The very strong fully recovered labor market is still evident (and has been so for over a year now), but this week, the 28th in the year, is the week that auto refits take place and auto and auto parts layoff their workforce for 2 weeks. But the non seasonally adjusted, here mapped out in colors, with the year in the x and the week in the y shows, shows - by scanning down the week 28 row since 1992 - that this auto refit is basically not occurring. This is shown by the dark brown color versus all other boxes being lighter brown or white (I cap the data at 400,000 or lower which provides a more nuanced color gradient.
This shows a very healthy labor market as well as strong durable goods sales (autos), and increase in durable goods inventories (again autos). This should add .2 to ,3 to 3rd Q GDP and shows momentum from 2nd Q GDP which suggests it may be a surprise on the upside and then readjusted upwards. 3rd Q GDP may very well top 3%.
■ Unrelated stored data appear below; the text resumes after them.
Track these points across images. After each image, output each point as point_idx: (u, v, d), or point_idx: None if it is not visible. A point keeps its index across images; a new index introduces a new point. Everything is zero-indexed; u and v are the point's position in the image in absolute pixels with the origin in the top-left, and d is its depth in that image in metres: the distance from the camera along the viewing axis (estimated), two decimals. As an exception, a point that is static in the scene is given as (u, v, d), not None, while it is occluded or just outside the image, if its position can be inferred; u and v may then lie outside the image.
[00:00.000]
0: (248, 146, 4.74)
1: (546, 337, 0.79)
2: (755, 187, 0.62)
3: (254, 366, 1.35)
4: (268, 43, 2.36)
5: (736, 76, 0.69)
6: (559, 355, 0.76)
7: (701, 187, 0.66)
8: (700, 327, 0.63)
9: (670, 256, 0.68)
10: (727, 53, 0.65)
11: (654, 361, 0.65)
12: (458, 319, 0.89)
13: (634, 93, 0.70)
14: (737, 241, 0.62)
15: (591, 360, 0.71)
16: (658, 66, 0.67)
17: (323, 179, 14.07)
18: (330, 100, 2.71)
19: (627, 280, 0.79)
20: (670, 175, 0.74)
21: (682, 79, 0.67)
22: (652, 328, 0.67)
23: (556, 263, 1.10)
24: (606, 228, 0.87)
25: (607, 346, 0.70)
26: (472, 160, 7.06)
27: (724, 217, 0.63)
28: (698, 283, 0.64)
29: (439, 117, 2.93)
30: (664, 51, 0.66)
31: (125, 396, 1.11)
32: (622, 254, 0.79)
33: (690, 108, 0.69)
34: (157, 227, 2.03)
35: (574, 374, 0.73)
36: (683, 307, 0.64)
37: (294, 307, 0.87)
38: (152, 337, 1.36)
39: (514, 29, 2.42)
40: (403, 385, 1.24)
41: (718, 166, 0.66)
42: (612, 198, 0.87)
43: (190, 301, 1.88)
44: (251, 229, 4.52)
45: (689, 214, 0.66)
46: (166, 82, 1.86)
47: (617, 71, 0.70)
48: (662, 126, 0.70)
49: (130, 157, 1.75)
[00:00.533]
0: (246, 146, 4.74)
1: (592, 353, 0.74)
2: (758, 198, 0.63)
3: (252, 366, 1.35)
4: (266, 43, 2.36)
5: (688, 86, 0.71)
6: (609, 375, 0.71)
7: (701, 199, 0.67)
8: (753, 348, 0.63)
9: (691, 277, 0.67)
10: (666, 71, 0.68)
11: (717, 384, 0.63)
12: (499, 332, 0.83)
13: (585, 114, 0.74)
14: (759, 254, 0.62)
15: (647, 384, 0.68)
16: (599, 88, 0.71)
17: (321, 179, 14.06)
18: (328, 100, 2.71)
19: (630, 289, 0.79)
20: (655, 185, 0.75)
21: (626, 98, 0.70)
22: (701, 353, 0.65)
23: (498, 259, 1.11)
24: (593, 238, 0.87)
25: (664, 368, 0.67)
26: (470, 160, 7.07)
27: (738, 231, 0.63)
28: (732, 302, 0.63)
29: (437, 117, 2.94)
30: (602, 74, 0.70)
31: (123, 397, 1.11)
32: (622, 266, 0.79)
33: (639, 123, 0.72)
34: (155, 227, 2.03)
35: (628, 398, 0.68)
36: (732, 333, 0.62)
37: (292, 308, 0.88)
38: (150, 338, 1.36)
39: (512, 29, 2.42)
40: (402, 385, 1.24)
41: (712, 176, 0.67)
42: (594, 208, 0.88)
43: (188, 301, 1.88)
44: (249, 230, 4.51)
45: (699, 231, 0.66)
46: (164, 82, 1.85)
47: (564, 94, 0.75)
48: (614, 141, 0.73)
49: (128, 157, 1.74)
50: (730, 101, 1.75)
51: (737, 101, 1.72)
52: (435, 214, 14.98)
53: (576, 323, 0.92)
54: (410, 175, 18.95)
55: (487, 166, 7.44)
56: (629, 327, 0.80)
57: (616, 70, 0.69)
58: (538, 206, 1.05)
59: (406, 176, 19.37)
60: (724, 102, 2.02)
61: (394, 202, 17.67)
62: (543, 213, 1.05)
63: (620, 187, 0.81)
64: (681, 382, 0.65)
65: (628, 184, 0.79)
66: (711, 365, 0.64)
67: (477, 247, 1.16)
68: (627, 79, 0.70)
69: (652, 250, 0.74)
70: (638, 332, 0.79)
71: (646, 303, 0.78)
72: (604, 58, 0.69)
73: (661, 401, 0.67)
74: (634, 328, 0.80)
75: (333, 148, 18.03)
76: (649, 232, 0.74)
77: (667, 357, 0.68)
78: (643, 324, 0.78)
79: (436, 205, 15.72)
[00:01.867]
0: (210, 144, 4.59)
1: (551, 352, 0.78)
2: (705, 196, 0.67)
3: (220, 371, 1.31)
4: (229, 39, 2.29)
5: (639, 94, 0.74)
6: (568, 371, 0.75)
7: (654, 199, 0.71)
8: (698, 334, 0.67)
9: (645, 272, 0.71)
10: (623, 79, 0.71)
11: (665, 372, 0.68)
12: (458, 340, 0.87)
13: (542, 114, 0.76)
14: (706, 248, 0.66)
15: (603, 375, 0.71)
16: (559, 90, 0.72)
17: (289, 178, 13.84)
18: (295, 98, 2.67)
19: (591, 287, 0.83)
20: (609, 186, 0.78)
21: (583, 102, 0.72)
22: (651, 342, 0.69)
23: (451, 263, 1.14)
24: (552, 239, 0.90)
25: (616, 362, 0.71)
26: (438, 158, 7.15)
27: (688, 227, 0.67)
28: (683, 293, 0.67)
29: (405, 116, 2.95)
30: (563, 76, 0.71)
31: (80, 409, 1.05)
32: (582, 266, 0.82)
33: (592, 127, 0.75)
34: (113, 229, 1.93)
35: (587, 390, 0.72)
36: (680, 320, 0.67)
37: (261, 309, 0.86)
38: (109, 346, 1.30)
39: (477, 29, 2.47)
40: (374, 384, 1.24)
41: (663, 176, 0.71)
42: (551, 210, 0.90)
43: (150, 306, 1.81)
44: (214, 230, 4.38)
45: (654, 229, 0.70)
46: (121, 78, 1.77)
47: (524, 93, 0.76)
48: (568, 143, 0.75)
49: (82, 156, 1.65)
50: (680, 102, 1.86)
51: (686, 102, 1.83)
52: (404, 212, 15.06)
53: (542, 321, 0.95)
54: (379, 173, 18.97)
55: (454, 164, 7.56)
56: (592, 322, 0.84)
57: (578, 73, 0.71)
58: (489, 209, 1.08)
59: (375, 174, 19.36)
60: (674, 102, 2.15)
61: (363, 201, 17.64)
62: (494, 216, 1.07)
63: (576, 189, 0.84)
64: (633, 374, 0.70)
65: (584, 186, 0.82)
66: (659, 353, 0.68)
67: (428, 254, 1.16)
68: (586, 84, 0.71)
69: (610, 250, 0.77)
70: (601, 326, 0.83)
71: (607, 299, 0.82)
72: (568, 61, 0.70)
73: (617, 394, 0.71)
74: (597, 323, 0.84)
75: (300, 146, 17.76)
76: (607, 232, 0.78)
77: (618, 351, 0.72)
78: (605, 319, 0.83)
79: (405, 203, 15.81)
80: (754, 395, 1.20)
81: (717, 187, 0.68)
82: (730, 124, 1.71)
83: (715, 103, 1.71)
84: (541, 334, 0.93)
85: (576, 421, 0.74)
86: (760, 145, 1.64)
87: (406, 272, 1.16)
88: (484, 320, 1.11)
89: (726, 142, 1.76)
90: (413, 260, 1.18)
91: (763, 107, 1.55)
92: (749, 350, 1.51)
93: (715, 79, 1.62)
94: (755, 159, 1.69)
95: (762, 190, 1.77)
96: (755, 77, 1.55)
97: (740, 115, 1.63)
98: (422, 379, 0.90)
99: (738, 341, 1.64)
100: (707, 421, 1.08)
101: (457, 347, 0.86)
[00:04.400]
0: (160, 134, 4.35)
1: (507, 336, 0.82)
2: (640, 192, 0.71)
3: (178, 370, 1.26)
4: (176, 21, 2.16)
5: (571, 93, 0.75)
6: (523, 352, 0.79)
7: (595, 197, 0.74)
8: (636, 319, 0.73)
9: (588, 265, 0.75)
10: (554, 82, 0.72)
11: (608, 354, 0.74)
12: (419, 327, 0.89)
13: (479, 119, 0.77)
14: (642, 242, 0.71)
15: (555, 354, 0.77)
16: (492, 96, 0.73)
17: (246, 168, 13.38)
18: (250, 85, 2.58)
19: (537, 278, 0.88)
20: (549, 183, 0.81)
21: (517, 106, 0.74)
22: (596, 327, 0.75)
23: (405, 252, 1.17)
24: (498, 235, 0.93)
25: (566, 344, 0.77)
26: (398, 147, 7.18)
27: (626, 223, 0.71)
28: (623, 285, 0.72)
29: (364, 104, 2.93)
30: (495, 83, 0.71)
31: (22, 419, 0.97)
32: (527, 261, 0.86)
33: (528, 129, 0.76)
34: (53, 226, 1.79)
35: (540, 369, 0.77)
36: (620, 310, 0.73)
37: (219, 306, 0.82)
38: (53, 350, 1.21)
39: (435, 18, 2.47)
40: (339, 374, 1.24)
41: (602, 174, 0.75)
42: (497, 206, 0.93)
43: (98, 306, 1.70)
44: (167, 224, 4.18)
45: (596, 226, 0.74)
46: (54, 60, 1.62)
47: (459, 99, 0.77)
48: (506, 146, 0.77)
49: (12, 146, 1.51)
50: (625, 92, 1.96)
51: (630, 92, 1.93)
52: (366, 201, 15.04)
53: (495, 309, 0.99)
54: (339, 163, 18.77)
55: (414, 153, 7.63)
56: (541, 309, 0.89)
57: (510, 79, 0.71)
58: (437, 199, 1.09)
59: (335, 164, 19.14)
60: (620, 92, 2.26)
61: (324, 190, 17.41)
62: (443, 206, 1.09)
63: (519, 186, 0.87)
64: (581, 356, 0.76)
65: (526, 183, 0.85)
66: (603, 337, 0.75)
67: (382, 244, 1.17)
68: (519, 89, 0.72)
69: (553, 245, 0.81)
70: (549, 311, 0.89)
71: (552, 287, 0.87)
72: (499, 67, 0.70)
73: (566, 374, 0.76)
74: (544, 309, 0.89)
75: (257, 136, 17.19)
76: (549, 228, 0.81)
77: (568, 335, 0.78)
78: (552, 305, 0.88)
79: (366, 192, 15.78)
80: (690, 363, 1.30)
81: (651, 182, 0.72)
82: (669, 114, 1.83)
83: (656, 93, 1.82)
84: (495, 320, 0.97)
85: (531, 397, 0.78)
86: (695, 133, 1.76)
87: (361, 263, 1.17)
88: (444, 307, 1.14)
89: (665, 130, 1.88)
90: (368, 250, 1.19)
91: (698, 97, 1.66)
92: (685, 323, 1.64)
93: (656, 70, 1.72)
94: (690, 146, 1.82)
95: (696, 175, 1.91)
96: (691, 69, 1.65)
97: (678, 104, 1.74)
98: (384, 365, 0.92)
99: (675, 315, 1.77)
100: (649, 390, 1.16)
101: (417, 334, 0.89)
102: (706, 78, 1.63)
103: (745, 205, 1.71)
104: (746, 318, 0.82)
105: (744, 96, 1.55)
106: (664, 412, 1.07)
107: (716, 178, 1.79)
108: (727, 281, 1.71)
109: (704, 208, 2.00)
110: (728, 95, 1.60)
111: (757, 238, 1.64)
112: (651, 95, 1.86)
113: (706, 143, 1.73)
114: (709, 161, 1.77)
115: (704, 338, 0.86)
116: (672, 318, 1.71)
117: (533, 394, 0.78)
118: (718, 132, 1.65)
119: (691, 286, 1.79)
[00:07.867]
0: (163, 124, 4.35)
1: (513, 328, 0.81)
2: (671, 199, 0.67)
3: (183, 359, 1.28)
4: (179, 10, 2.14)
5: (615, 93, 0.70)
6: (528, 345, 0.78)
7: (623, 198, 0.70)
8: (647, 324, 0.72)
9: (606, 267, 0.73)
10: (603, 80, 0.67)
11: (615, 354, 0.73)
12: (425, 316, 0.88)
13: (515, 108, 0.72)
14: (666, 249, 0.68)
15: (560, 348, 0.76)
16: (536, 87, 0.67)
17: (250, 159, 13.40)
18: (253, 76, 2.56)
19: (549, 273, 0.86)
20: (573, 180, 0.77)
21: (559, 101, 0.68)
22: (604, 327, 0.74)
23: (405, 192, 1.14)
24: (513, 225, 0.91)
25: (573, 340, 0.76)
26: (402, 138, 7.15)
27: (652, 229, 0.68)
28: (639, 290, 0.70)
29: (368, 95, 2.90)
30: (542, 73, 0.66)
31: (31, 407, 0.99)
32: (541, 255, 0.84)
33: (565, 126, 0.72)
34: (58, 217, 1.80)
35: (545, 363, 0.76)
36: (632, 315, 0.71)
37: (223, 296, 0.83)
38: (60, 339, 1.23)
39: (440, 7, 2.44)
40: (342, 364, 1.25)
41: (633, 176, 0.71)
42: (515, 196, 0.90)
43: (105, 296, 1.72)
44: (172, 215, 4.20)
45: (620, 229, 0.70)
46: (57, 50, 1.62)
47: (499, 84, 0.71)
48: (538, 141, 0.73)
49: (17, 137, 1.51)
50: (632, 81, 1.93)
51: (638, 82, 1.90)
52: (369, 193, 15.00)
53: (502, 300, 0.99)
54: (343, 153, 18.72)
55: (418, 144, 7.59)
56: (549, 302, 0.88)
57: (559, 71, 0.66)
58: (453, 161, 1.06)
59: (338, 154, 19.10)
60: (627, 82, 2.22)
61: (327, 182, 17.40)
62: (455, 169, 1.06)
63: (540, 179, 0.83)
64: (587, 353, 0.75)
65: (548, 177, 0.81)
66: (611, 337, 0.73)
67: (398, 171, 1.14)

The above claims data coordinates well with the JOLTS data, but is completely out of whack with monthly employment data. Since claims data is an all encompassing census and not a sample based survey like the monthly employment, it is reasonable to consider claims data as more useful and to not see useful accuracy in the monthly data. This is why the BLS outlines that they will adjust and calibrate the monthly data to the accurate claims data, for whatever reason the BLS is not doing so in this business cycle while they have done so in every business cycle prior.